TASK OBJECTIVE: Repeat exactly the lines that run from the start of the records below to the line with "21: (243, 344, 0.36)", including both of those lines but not the pictures.

(MATERIAL PROVIDED begins)

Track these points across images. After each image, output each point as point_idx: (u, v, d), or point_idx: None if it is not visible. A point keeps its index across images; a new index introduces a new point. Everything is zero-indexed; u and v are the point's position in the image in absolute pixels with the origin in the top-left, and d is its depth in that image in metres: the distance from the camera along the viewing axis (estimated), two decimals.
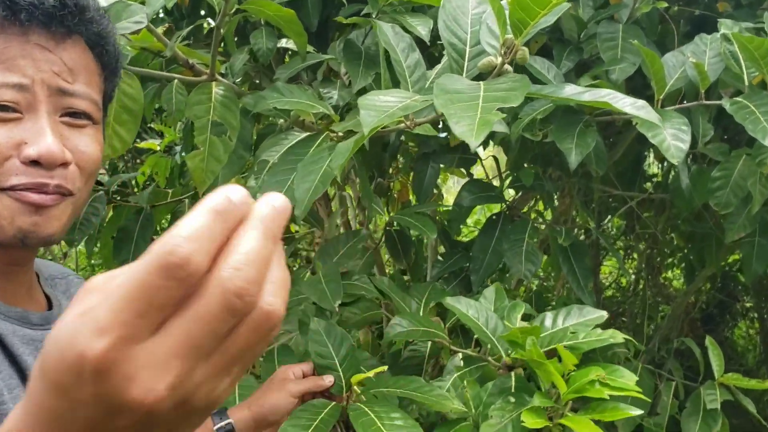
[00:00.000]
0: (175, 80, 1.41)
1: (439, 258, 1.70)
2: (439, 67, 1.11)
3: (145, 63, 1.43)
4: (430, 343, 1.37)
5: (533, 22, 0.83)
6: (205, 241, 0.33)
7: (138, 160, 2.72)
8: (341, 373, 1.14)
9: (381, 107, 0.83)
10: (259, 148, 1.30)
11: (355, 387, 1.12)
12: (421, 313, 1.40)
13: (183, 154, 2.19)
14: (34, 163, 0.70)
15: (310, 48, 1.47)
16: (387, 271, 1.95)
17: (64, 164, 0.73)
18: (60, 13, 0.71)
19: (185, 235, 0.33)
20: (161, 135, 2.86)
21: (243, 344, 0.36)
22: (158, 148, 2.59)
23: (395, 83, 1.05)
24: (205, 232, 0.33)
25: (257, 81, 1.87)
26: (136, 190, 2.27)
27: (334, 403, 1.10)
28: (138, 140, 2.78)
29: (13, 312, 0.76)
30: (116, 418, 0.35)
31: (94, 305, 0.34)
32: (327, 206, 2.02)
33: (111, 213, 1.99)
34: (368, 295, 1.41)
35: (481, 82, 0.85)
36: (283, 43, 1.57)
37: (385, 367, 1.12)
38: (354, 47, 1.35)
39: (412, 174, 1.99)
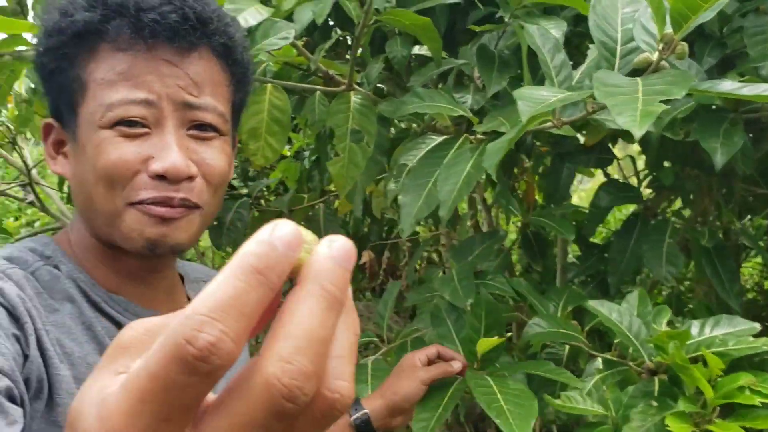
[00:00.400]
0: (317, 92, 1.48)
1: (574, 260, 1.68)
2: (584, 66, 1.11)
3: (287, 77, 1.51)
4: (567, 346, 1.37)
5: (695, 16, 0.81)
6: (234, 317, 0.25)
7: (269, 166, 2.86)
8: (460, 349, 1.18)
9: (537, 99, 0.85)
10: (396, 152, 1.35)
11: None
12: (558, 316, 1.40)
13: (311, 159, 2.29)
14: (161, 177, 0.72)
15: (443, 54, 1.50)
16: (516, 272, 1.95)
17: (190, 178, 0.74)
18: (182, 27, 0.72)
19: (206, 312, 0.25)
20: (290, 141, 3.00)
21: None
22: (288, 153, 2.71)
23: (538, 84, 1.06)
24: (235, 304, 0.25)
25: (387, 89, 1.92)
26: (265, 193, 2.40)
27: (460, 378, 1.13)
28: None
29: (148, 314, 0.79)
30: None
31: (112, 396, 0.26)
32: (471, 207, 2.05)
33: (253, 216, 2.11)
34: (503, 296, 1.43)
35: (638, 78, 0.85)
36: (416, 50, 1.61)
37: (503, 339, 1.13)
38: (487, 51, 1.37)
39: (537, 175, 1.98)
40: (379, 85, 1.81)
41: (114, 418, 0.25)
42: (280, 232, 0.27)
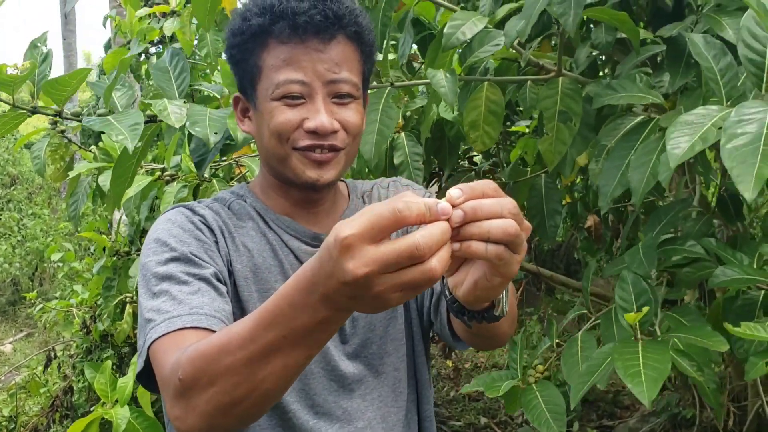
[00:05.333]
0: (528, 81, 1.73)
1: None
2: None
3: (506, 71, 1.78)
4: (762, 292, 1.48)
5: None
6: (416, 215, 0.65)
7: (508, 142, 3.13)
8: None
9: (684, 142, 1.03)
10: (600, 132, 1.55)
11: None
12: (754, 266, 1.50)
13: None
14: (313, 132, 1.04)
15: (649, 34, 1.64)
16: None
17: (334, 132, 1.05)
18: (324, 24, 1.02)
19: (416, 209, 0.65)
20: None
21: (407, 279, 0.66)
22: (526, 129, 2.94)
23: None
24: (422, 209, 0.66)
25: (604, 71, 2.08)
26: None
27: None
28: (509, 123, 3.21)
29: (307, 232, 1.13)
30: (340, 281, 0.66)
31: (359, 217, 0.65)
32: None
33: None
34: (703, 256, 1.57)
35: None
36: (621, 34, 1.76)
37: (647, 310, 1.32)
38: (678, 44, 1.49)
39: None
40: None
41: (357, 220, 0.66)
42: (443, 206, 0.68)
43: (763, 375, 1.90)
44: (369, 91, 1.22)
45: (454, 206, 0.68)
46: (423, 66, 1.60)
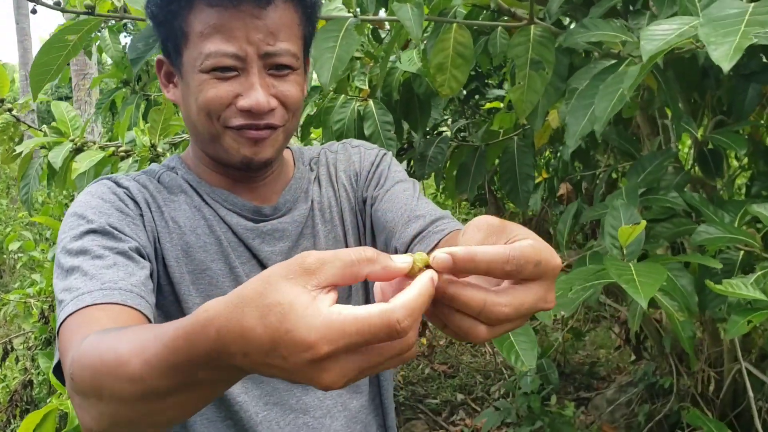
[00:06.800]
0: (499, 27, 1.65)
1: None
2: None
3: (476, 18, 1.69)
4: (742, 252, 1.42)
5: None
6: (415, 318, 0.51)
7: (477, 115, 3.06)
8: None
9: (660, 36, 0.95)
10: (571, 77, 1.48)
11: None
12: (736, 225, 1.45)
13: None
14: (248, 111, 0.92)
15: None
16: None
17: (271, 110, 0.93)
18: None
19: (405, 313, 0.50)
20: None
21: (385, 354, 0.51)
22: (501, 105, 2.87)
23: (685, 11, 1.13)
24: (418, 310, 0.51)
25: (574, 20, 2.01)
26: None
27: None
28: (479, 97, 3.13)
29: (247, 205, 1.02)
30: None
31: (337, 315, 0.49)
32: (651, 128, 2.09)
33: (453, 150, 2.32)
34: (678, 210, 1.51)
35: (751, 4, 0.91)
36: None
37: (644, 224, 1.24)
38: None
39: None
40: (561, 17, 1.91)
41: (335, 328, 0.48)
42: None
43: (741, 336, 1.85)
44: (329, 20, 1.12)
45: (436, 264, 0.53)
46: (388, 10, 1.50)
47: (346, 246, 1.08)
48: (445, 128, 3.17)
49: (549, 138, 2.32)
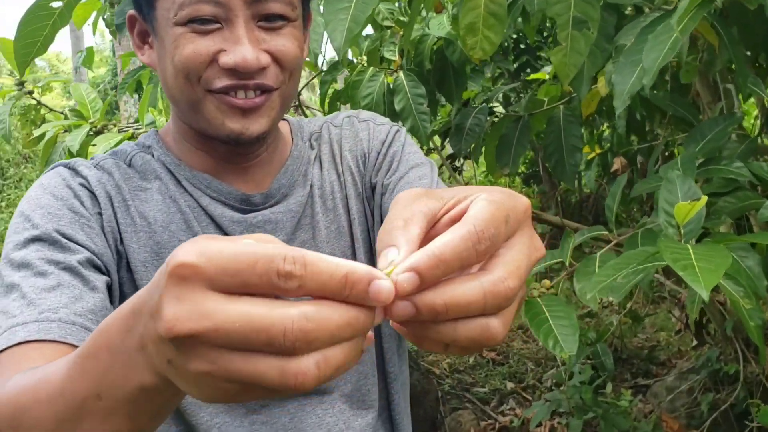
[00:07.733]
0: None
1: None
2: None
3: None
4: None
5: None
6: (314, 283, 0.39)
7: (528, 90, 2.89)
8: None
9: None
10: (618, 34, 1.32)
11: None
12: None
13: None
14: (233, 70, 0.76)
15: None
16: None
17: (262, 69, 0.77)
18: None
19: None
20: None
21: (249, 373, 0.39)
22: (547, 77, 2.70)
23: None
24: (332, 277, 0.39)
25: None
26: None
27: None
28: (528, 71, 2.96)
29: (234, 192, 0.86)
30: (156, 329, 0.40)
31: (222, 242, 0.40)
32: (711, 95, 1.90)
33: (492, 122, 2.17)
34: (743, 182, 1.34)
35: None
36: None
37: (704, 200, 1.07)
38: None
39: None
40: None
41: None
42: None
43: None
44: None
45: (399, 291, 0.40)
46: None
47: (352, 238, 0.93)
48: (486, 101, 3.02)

(MATERIAL PROVIDED ends)

WRITTEN SOLUTION:
Track these points across images. After each image, output each point as point_idx: (u, v, d), or point_idx: None if it is not visible. A point keeps its index across images; a new index introduces a new point. Everything is zero-indexed; u and v are the point's position in the image in absolute pixels with the origin in the top-left, and d is its depth in that image in metres: the distance from the camera along the viewing axis (estimated), two decimals.
[00:00.000]
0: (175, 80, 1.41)
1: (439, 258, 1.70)
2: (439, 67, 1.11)
3: (145, 63, 1.43)
4: (430, 343, 1.37)
5: (533, 22, 0.83)
6: (205, 241, 0.33)
7: (138, 160, 2.72)
8: (341, 373, 1.14)
9: (381, 107, 0.83)
10: (259, 148, 1.30)
11: (355, 387, 1.12)
12: (421, 313, 1.40)
13: (183, 154, 2.19)
14: (34, 163, 0.70)
15: (310, 48, 1.47)
16: (387, 271, 1.95)
17: (64, 164, 0.73)
18: (60, 13, 0.71)
19: (185, 235, 0.33)
20: (161, 135, 2.86)
21: (243, 344, 0.36)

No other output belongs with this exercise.